In this seminar, Dr Luke Collins reflects on collaborative work with the Wellcome-funded Hearing the Voice project, which set out to capture lived experiences of psychosis and the phenomenon of hearing voices that others cannot hear. Forty interviews were conducted with individuals who had engaged with Early Intervention in Psychosis services in the northeast of England, with the aim of documenting how voices are described by those who live with them.
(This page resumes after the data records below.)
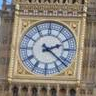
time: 2:21
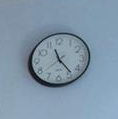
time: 11:23
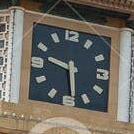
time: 9:29
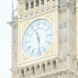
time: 11:28
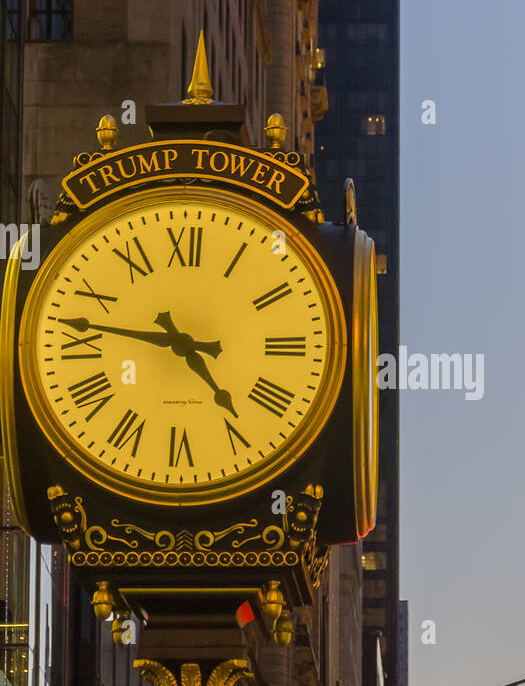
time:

The collaboration between the Hearing the Voice team and representatives from the ESRC research centre for Corpus Approaches to Social Science, including Dr Collins, involved the investigation of clinically relevant aspects of psychosis and the application of corpus methods to provide linguistic evidence from the data.

Having recognised that voice-hearers often use personification strategies to describe the voices they hear, the team established a conceptual framework that operationalised the clinical psychology approach to personification through the realisation of particular linguistic features denoting agency and characterisation. Once these features were established, corpus approaches contributed to the mapping out of personification to various degrees of complexity. Recognising the function of these linguistic features, (corpus) linguists can contribute to the knowledge behind therapeutic interventions that support voice-hearers in finding ways to manage their interactions with the voices, drawing on communicative and interpersonal strategies.

Dr Collins reflects on the procedures of preparing and querying a corpus of semi-structured interviews, as well as the conceptual mapping of principles from clinical psychology onto linguistic features. This work is presented as a demonstration of the ways in which corpus linguistics can be applied in the investigation of lived experiences of health and illness.

Related publications:

Collins, L. C., Brezina, V., Demjén, Z., Semino, E. and Woods, A. (2023). Corpus linguistics and clinical psychology. International Journal of Corpus Linguistics, 28(1), 28-59. https://doi.org/10.1075/ijcl.21019.col

Semino, E., Demjén, Z. and Collins, L. C. (2021). Person-ness of voices in lived experience accounts of psychosis: combining literary linguistics and clinical psychology. Medical Humanities, 47(3), 354-364. http://dx.doi.org/10.1136/medhum-2020-011940

Speaker: Dr Luke Collins

Dr Luke Collins is a Senior Research Associate with the ESRC Centre for Corpus Approaches at Lancaster University. His primary research interests are in the development of corpus procedures and their application in the study of healthcare and digital discourses.